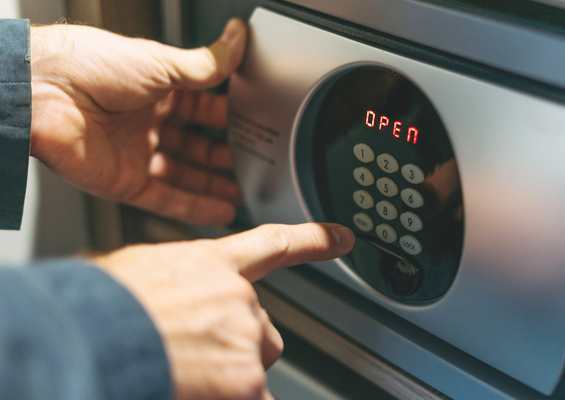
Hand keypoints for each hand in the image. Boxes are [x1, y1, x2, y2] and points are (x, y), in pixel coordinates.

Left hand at [30, 19, 246, 224]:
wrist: (41, 92)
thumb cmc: (89, 66)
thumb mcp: (161, 62)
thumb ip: (207, 64)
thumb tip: (237, 41)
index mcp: (155, 89)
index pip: (202, 107)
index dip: (228, 118)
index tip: (254, 125)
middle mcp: (145, 122)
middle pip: (195, 145)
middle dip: (225, 155)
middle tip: (255, 163)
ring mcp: (135, 154)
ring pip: (184, 176)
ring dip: (214, 186)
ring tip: (245, 193)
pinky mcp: (125, 183)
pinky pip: (166, 199)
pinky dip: (195, 208)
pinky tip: (221, 211)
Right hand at [94, 222, 355, 399]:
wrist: (91, 337)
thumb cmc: (103, 306)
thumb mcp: (139, 274)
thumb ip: (177, 284)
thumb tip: (173, 302)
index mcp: (212, 264)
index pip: (275, 245)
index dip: (314, 240)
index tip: (343, 238)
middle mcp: (239, 297)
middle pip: (261, 328)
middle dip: (237, 345)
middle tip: (195, 353)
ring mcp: (246, 337)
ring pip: (255, 366)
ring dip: (230, 375)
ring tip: (185, 370)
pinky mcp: (247, 378)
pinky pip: (254, 395)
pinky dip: (235, 396)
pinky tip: (199, 387)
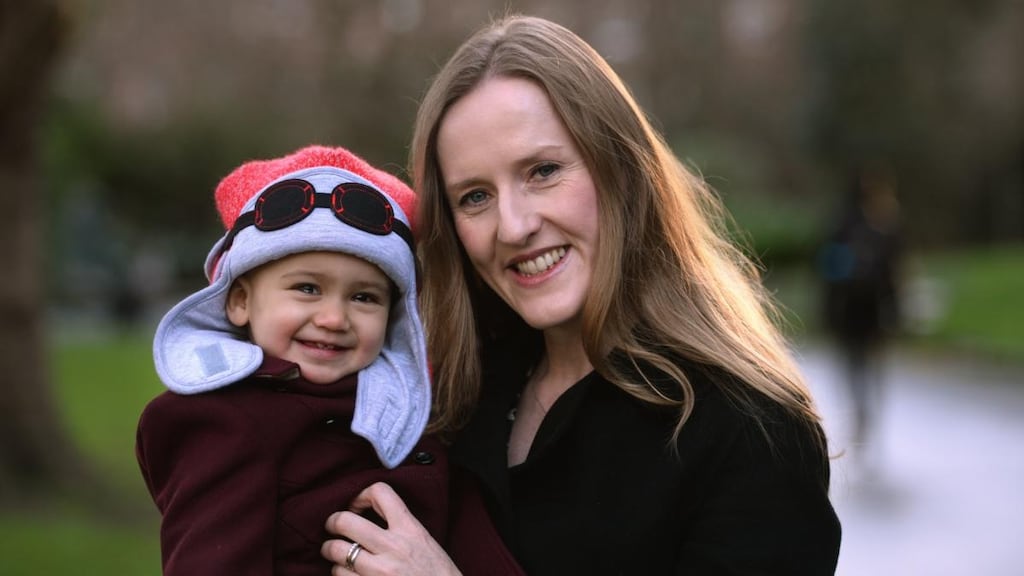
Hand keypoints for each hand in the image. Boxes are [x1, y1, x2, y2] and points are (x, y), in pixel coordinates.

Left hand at [322, 482, 461, 575]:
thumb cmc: (437, 575)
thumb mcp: (425, 542)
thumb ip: (401, 527)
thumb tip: (369, 517)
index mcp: (410, 529)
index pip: (381, 492)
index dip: (360, 494)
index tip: (356, 506)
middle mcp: (394, 547)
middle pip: (346, 521)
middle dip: (332, 523)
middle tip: (332, 528)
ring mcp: (379, 572)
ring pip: (337, 553)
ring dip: (334, 556)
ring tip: (339, 557)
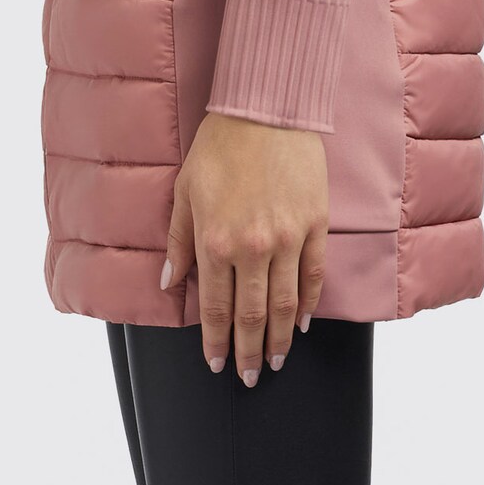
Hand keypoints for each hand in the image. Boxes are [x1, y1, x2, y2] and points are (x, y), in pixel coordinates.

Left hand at [161, 110, 328, 383]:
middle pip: (253, 315)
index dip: (216, 341)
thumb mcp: (185, 190)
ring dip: (280, 338)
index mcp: (215, 241)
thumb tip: (169, 282)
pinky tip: (301, 321)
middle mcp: (251, 247)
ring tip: (276, 360)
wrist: (266, 108)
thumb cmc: (220, 145)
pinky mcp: (315, 223)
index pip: (215, 308)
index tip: (217, 363)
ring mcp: (287, 237)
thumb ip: (179, 241)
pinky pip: (313, 274)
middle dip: (250, 351)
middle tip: (250, 377)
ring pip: (285, 304)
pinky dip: (308, 302)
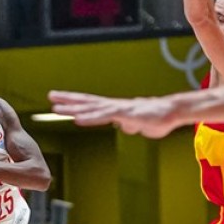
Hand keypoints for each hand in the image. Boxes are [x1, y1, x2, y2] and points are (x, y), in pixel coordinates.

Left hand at [48, 90, 179, 137]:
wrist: (173, 112)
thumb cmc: (157, 118)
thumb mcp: (140, 125)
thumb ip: (130, 125)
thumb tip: (125, 127)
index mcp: (115, 108)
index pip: (91, 103)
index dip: (75, 101)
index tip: (60, 99)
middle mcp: (113, 105)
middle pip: (87, 102)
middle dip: (68, 100)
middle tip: (51, 97)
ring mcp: (118, 108)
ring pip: (91, 108)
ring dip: (73, 108)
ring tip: (56, 108)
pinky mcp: (125, 114)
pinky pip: (104, 117)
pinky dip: (90, 118)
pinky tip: (78, 120)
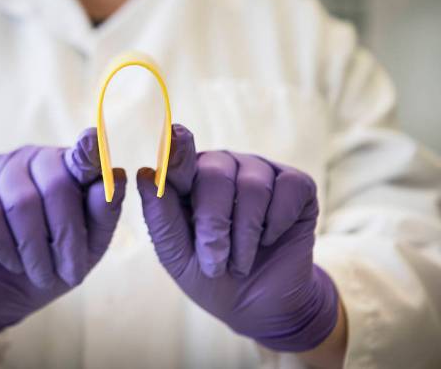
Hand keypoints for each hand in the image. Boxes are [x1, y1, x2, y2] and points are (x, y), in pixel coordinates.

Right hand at [0, 128, 126, 340]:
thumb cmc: (50, 263)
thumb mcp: (86, 247)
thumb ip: (103, 213)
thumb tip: (118, 175)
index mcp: (67, 167)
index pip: (83, 153)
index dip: (89, 152)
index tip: (94, 144)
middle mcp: (32, 159)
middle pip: (55, 184)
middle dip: (67, 236)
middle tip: (71, 275)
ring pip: (21, 202)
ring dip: (36, 249)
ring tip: (41, 275)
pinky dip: (4, 246)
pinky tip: (12, 262)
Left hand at [137, 124, 338, 351]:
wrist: (259, 304)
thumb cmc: (210, 276)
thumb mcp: (177, 255)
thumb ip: (160, 217)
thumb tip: (145, 173)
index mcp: (187, 178)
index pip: (179, 157)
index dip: (177, 152)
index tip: (174, 137)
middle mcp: (223, 166)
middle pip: (216, 174)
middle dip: (213, 223)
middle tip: (214, 263)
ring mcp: (260, 171)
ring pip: (254, 185)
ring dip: (245, 234)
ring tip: (239, 263)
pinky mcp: (296, 184)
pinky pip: (289, 187)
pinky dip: (278, 222)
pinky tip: (269, 240)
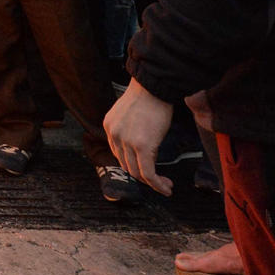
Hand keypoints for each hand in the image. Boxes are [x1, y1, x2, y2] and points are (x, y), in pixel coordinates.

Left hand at [104, 77, 174, 195]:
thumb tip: (143, 149)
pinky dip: (157, 184)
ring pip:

> _PROBLEM STATEMENT_: Check the data for the word "Left" and pull out the lines that have it.

> _COMPLETED TASK_:
Left hand at [30, 19, 246, 224]:
Left hand at [322, 482, 461, 575]:
Left hand at [161, 110, 328, 383]:
Left hand at [48, 90, 179, 137]:
Left hand at [137, 124, 338, 351]:
Left hand at [104, 77, 174, 195]:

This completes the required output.